Initial results

18 Sep 2009

After some false starts with mutations not being saved (I forgot that in Python, a list of lists needs to be explicitly copied), I finally got a program running using Pygame. Then I spent several hours watching an image of my cat (what else), slowly evolve. After a while I decided I wanted to experiment with changing the parameters for the program so I wanted a standard image for all my tests. I wanted to start with a grayscale image to keep things simple at first, but the cat picture was a bit too dark and indistinct. I decided on a famous photo of Charles Darwin, which seemed appropriate. I got a smallish (152 x 200 pixels) version to speed up computation.

Evolution of a cat in progress

Adding more circles

Below are two images evolved over ~150,000 generations; one image is made up of 128 circles, the other from 256 circles. The images are far from exact replicas of the original, though I think they are recognisably Darwin. To me, the images look a bit like impressionist reproductions of the original, and from a distance of 4-5m (or 40-50cm without my glasses), both images are almost indistinguishable from the original. The overall shape and shading of the evolved images is approximately right, while the details are missing. As you might expect, the image built from 256 circles has more details (specifically the eyes and nose) than the image built from 128 circles.

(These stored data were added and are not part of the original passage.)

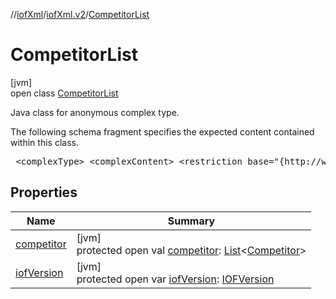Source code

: //[iofXml](../../../index.md)/[iofXml.v2](../index.md)/[CompetitorList](index.md)

# CompetitorList

[jvm]\
open class [CompetitorList](index.md)

<p>Java class for anonymous complex type. <p>The following schema fragment specifies the expected content contained within this class. <pre> &lt;complexType&gt; &lt;complexContent&gt; &lt;restriction base="{http://www.w3.org/2001/XMLSchema}anyType"&gt; &lt;sequence&gt; &lt;element ref="{}IOFVersion" minOccurs="0"/&gt; &lt;element ref="{}Competitor" maxOccurs="unbounded" minOccurs="0"/&gt; &lt;/sequence&gt; &lt;/restriction&gt; &lt;/complexContent&gt; &lt;/complexType&gt; </pre>

## Properties

| Name | Summary |
|---|---|
| [competitor](competitor.md) | [jvm]<br>protected open val [competitor](competitor.md): [List](https://docs.oracle.com/javase/8/docs/api/java/util/List.html)<[Competitor](../-competitor/index.md)> |
| [iofVersion](iof-version.md) | [jvm]<br>protected open var [iofVersion](iof-version.md): [IOFVersion](../-i-o-f-version/index.md) |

Evolved images of Charles Darwin

Recording evolution

In the first runs through my evolutionary search for an approximation of Darwin, I had no way of saving the result. I later started to record every genome that was more successful that its predecessor. As a result I can re-run an evolution path at an accelerated rate. In one run of evolving 256 circles for ~150,000 generations, 3010 daughter genomes were 'fitter' (i.e. less distant from the image of Charles Darwin), than the preceding genome. I generated and saved the 3010 images corresponding to each of these genomes (luckily they are very small PNG files), then imported them into ImageJ as an Image Sequence. This created a huge stack of images, which I saved as a QuickTime movie, showing 24 images per second.

Comments (1)

Pierre on 3 Apr 2014, 7:26 p.m.

Love it!

Was inspired to improve on this. The problem with genetic algorithms is that they take forever to process since the search domain is not linear.

I tried reducing it to a tile-set and then find a good enough solution for each tile. Improved things pretty much I must say!